The rabbi may also apply additional words or letters after the hechsher to denote whether the product contains meat (often denoted "Meat"), dairy (D or Dairy), neither meat nor dairy (Pareve), whether the product is Kosher for Passover because it contains no chametz (P), whether the product is Pas Yisroel (bread baked at least in part by a Jew), cholov yisroel (milk whose extraction was done by or under the supervision of a Jew), or whether the product is yoshon (lit. "old": all grain contents took root before the previous Passover).

It is also common for rabbis to issue a hechsher on religious accessories, such as tefillin, mezuzot and tzitzit, which must be produced according to specific halakhic procedures and requirements. Other items which are used for religious practice such as Four Species bear a hechsher testifying that they confirm to halakhic requirements.

In Israel, it is common for manufacturers of all kinds to display a hechsher on products or in commercial advertisements, certifying that their production was not done during the Shabbat.

History

Seals

The Babylonian Talmud cites an early example of a kashrut seal: the seal of the Kohen Gadol on jugs containing olive oil used in the Jewish Temple for the lighting of the Menorah. The Menorah has since become a symbol for purity in Jewish tradition.

'LMLK seals' (bearing the Hebrew letters למלך, equivalent to LMLK) were stamped on the handles of large storage jars mostly in and around Jerusalem during the reign of King Hezekiah (circa 700 BC), based on several complete jars found in situ buried under a destruction layer caused by Sennacherib at Lachish. None of the original seals have been found, but about 2,000 impressions (also referred to as stamps) made by at least 21 seal types have been published.

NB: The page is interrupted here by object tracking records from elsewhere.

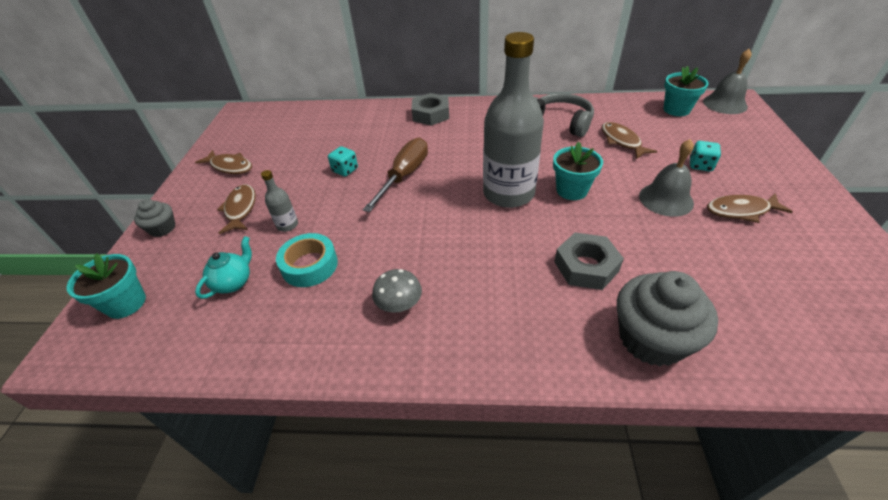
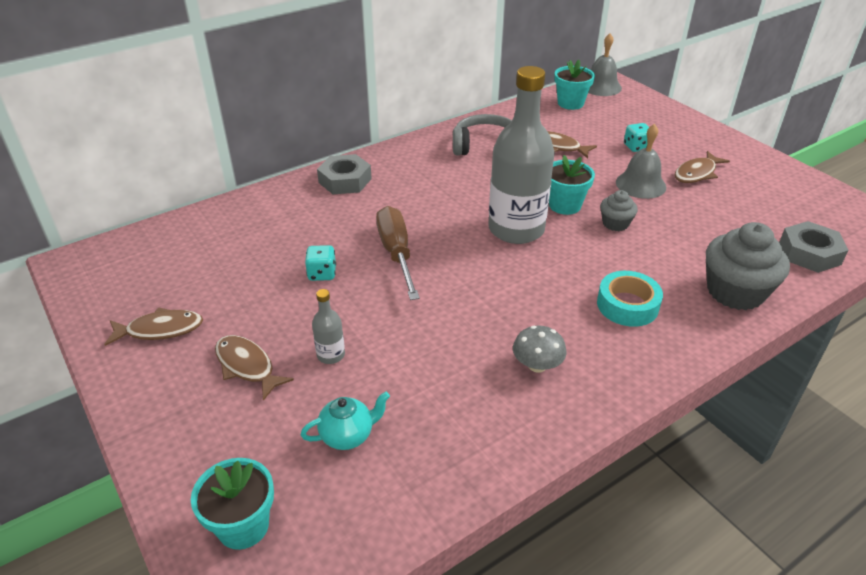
camera: 40 degrees left, 5 degrees down
grey cupcake [134,199,176,237] -> grey cupcake moved to [600,190,638,231]
turquoise teapot [195,236,252,299] -> turquoise teapot turned 75 degrees clockwise [301,391,390,450]
turquoise tape [276,233,338,287] -> turquoise tape moved to [597,271,663,327]
grey nut [554,233,624,290] -> grey nut moved to [779,221,849,273]

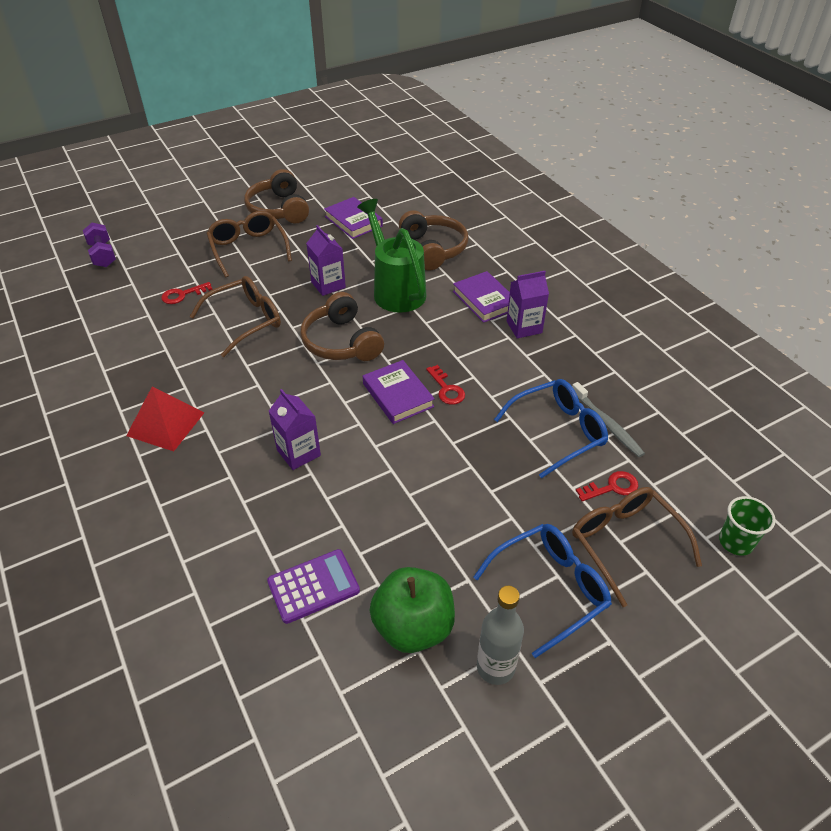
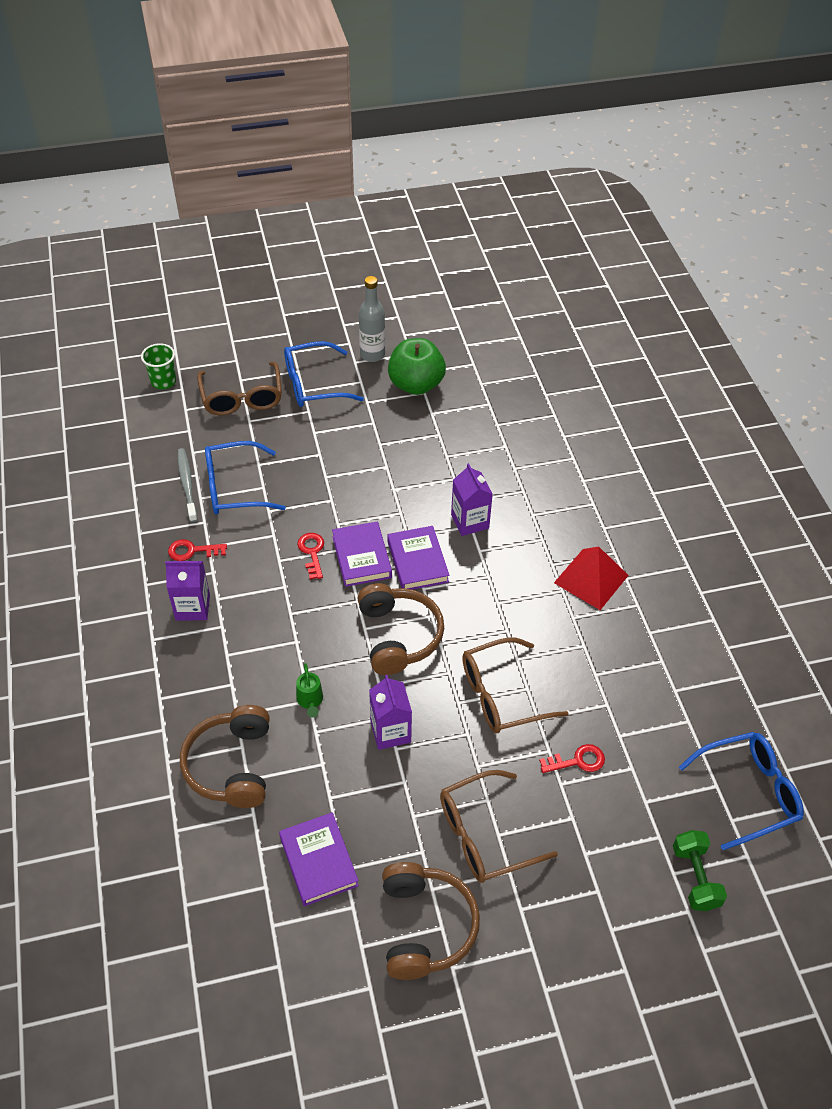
camera: 165 degrees left, 5 degrees up
purple dumbbell [83,223,116,267] -> green dumbbell [673,830,727,911]
brown glasses [206,211,292,277] -> brown glasses turned 75 degrees clockwise [440,770,558,883]
purple calculator [267,549,360,624] -> none
green watering can [357,199,426,313] -> green watering can [296,663,323,717], size x0.40
purple book [453,271,510,323] -> purple book moved to [388,526,449,590]
red key [576,471,638,501] -> red key moved to [168,539,227,561]
none -> blue glasses [679,732,804,850]

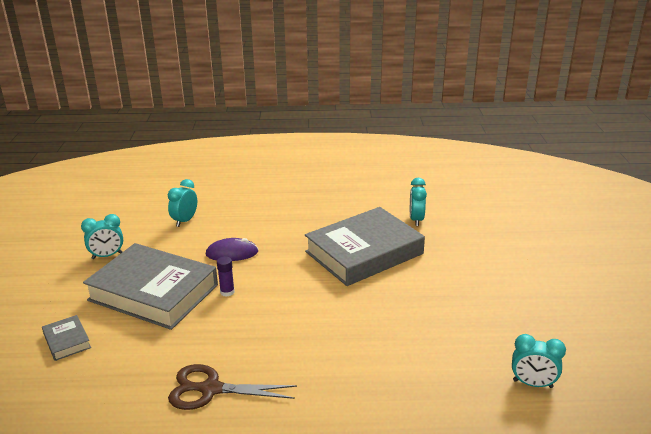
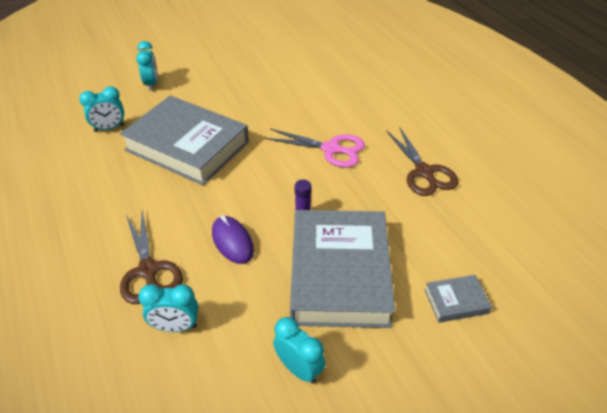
camera: 115 degrees left, 15 degrees up
grey book [42,315,91,361] -> grey book turned 45 degrees clockwise [424,275,492,323]
turquoise clock [512,334,566,388] -> turquoise clock moved to [136,41,158,91]
none -> brown scissors [120,210,183,304]
none -> pink scissors [265,129,365,168]

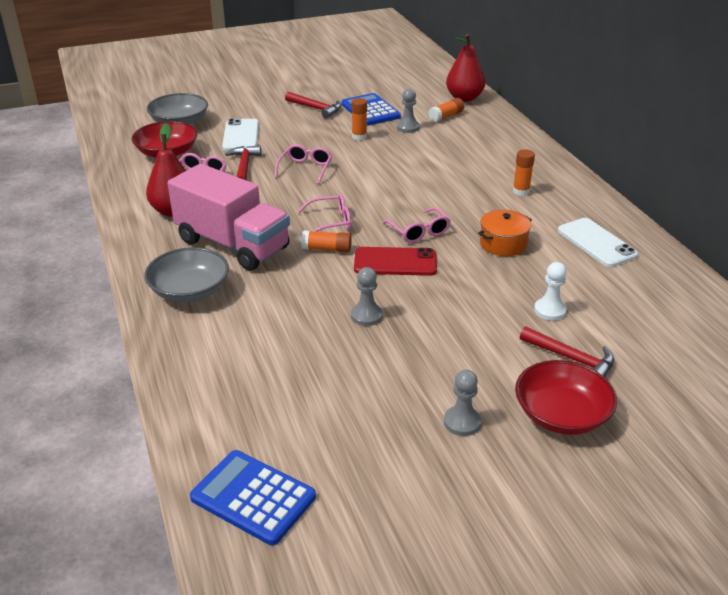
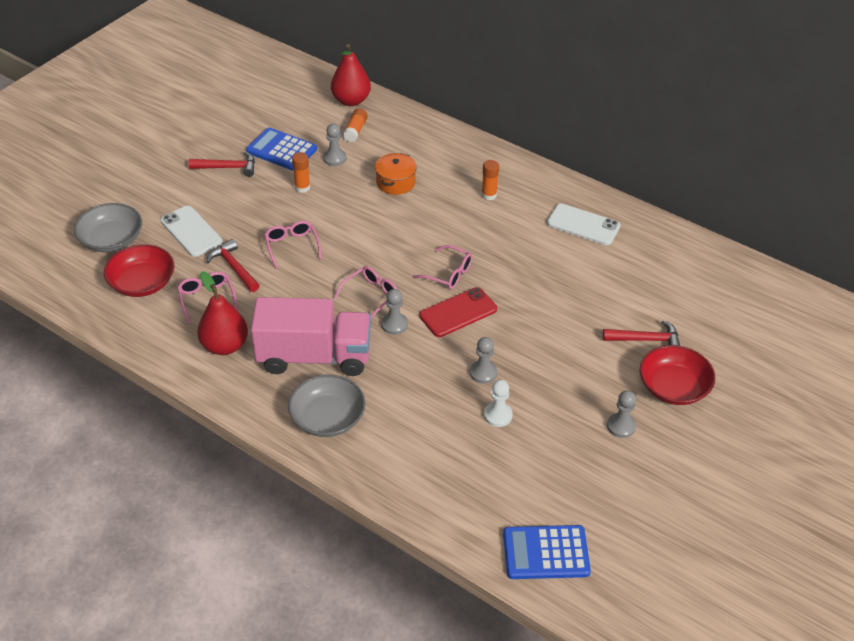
camera: 35 degrees left, 10 degrees up
orange glue stick [301,230,352,252] -> grey pawn [381,289,408,335]
orange pot [478,209,532,256] -> orange pot moved to [375,153,417,195]
white pawn [534,262,567,321] -> white pawn moved to [484,380,513,427]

The practice of marking food as a sign of kashrut can be dated back as far as the 6th century CE. A clay stamp bearing a Menorah image from this period was discovered in an excavation near Acre, Israel in 2011. According to archeologists, local Jews stamped their dough with Menorah impressions while preparing bread, in order for consumers to verify its kashrut.

Certification
An 11th-century certificate found in the Cairo Geniza written by a rabbinical court, testified the kosher status "according to rabbinic law" of the cheeses being sold by a Karaite grocer, Yefet b. Meshullam of Jerusalem. The document explains that the cheese was produced in a factory on the Mount of Olives that followed rabbinic practice. The certificate reads: "The cheeses are kosher and it is appropriate for Rabbanite Jews to purchase them. We grant this permission only after having made a formal purchase from him and having witnessed an oath he took on the holy Torah." While Karaite and Rabbanite communities in this period were theologically at odds, they often maintained good social and economic relations. It was obviously as important for the Karaite grocer to do business with Rabbanite customers as it was for the latter to be able to rely on the religious acceptability of his products.

Specific authorities

In America, one of the best known hechsher symbols is the "OU" from Orthodox Union Kosher the world's largest kosher certification agency, under the auspices of the Orthodox Union. As of 2010, it supervises more than 400,000 products in 8,000 plants in 80 different countries.

In Britain, the largest hechsher symbol in Europe,  is the "KLBD" of the London Beth Din based in London. The "MK" symbol of the Manchester Beth Din is also a globally recognised symbol, listed  by many international brands.

Other hechsher include: OK Kosher Certification based in Brooklyn, New York, Star-K based in Baltimore, Maryland, EarthKosher Kosher Certification Agency with offices in Colorado, New York and Israel, the logo of both the Johannesburg and Cape Town Beth Din used in South Africa, MK Va'ad Ha'ir based in Montreal, Quebec, Canada, and The Kashrut Authority based in Sydney, Australia. The largest number of agencies is in the USA.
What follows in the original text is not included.